I return, in concluding this chapter, to the point which bears most clearly on Browning as the poet of art. The only time when Sordello realises what it is to be an artist is when, swept out of himself by the kindled emotion of the crowd at the Court of Love and inspired also by the true emotion of Eglamor's song, which has been made because he loved it—his imagination is impassioned enough to shape for man the thing within him, outside of himself, and to sing for the joy of singing—having forgotten himself in mankind, in their joy and in his own.

But it was little good to him. When he stole home to Goito in a dream, he sat down to think over the transport he had felt, why he felt it, how he was better than Eglamor; and at last, having missed the whole use of the experience (which was to draw him into the service of man within the limits of life but to always transcend the limits in aspiration), he falls away from humanity into his own self again; and perfectly happy for the moment, but lost as an artist and a man, lies lazy, filleted and robed on the turf, with a lute beside him, looking over the landscape below the castle and fancying himself Apollo. This is to have the capacity to be an artist, but it is not to be an artist. And we leave Sordello lying on the grass enjoying himself, but not destined on that account to give any joy to man.


CHAPTER VI

SORDELLO

The period in which the poem of Sordello opens is at the end of the first quarter of the thirteenth century, at the time when the Guelf cities allied themselves against the Ghibellines in Northern Italy. They formed the Lombard League, and took their private quarrels up into one great quarrel—that between the partisans of the Empire and those of the Pope. Sordello is then a young man of thirty years. He was born in 1194, when the fierce fight in the streets of Vicenza took place which Salinguerra describes, as he looks back on his life, in the fourth canto of this poem. The child is saved in that battle, and brought from Vicenza by Adelaide, the second wife of Ezzelino da Romano II.,[8] to Goito. He is really the son of Salinguerra and Retrude, a connection of Frederick II., but Adelaide conceals this, and brings him up as her page, alleging that he is the son of Elcorte, an archer. Palma (or Cunizza), Ezzelino's daughter by Agnes Este, his first wife, is also at Goito in attendance on Adelaide. Sordello and she meet as girl and boy, and she becomes one of the dreams with which his lonely youth at Goito is adorned.
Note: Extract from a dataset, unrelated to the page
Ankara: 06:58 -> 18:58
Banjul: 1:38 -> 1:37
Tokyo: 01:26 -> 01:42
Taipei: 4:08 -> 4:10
At Adelaide's death Palma discovers the real birth of Sordello. She has heard him sing some time before at a Love-court, where he won the prize; where she, admiring, began to love him; and this love of hers has been increased by his poetic fame which has now filled North Italy. She summons him to her side at Verona, makes him understand that she loves him, and urges him, as Salinguerra's son, to take the side of the Ghibellines to whose cause Salinguerra, the strongest military adventurer in North Italy, has now devoted himself. When the poem begins, Salinguerra has received from the Emperor the badge which gives him the leadership of the Ghibelline party in North Italy.

Then Palma, bringing Sordello to see Salinguerra, reveals to the great partisan that Sordello is his son, and that she loves him. Salinguerra, seeing in the union of Palma, daughter of the Lord of Romano, with his son, a vital source of strength to the Emperor's party, throws the Emperor's badge on his son's neck, and offers him the leadership of the Ghibellines. Palma urges him to accept it; but Sordello has been already convinced that the Guelf side is the right one to take for the sake of mankind. Rome, he thinks, is the great uniting power; only by Rome can the cause of peace and the happiness of the people be in the end secured. That cause—the cause of a happy people—is the one thing for which, after many dreams centred in self, Sordello has come to care. He is sorely tempted by the love of Palma and by the power offered him to give up that cause or to palter with it; yet in the end his soul resists the temptation. But the part of his life, in which he has neglected his body, has left him without physical strength; and now the struggle of his soul to do right in this spiritual crisis gives the last blow to his weakened frame. His heart breaks, and he dies at the moment when he dimly sees the true goal of life. This is a masterpiece of the irony of the Fate-Goddess; and a faint suspicion of this irony, underlying life, even though Browning turns it round into final good, runs in and out of the whole poem in a winding thread of thought.